For risks to the financial system as a whole better observe and be able to want the government system-related businesses strictly supervise. This could be a new independent authority will be created. It is also debated, the Fed Fed this role.

Geithner said no to the question of who takes over this task, but made it clear what powers the regulator should have. Thus, the Authority issues are forcing companies to their capital base or to enhance the borrowing limit. Should the institutions in serious trouble, they under state administration can be made.

Among the regulated entities could, for example, bank holding companies, insurance conglomerates and certain hedge funds belong. Whether an enterprise system is relevant, inter alia, be based on the size, degree of indebtedness and dependence on short-term financing on the capital to be determined.

Hedge funds and private equity firms over a certain size will be in the SEC to register and you must provide certain information, such as their business partners. The companies must also focus on inspections by SEC staff members lie in wait. If problems are encountered, the SEC may be the company to the new regulator transfer. “We do not propose that they be regulated like banks,” said Geithner, however, hedge funds. This position could be at the G20 meeting conflicts with countries that are such a widespread call for regulation.
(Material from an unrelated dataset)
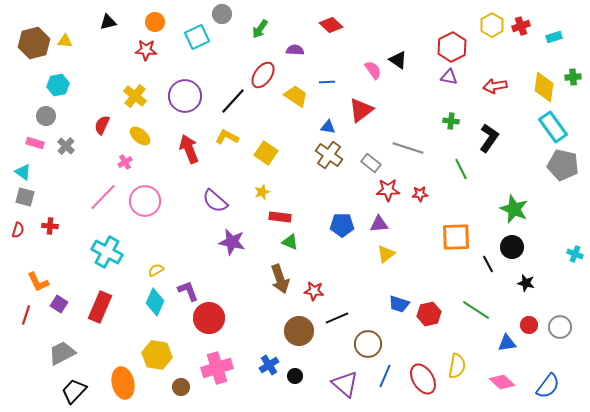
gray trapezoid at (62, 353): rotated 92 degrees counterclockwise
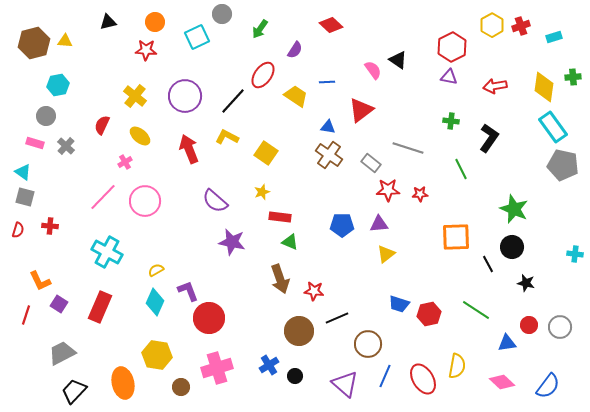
purple semicircle at (295, 50): rotated 120 degrees clockwise
cyan cross at (575, 254): rotated 14 degrees counterclockwise
orange L-shape at (38, 282): moved 2 px right, 1 px up
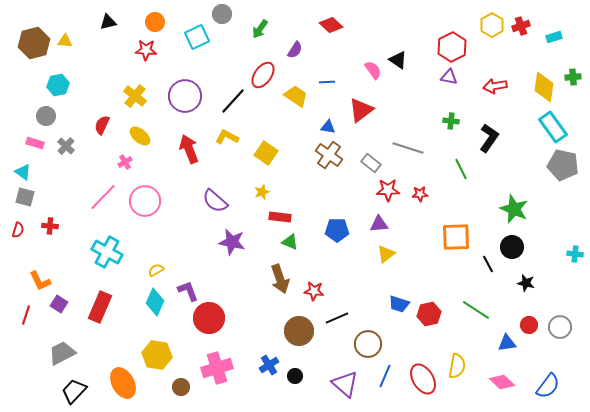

Light in the trading of credit derivatives

Even the market for credit derivatives, the buttons government. The focus is on credit derivatives (credit default swaps, CDS) is particularly in focus. The papers with which investors against payment defaults of securities to hedge, the future only on so-called clearing house transactions. Until now runs most of the trade off, the market is so opaque. If a major market participants fails, as the U.S. investment bank Lehman Brothers last autumn, a number of trading partners being in danger. One or more clearing houses is to absorb counterparty risk by acting as a buyer and seller for each player gets. In the EU until the end of July is such a processing facility to be established.

Geithner called for regulators to consider new rules to consider the banks require, in boom times extra reserves to defend Wirtschaftsflauten upon them. “We must balance our requirements check and see if we – in line with the interests of investors – from companies require that they advance reserve for credit losses are,” said Geithner.

Treasury and FDIC will take care of non-banks

Work is already on a new legal basis by which the government will collapse before the standing Finance Institute, the banks are not under state administration can provide. For these institutions, in future, the Ministry of Finance and the FDIC deposit insurance jointly responsible. They are the companies abgewickeln or in part can sell. Was triggered by the controversy surrounding the insurer AIG, which the state with up to $ 180 billion is based – on the government but still little-through rights. So the group poured millions of dollars in bonuses, leading to a public outcry resulted.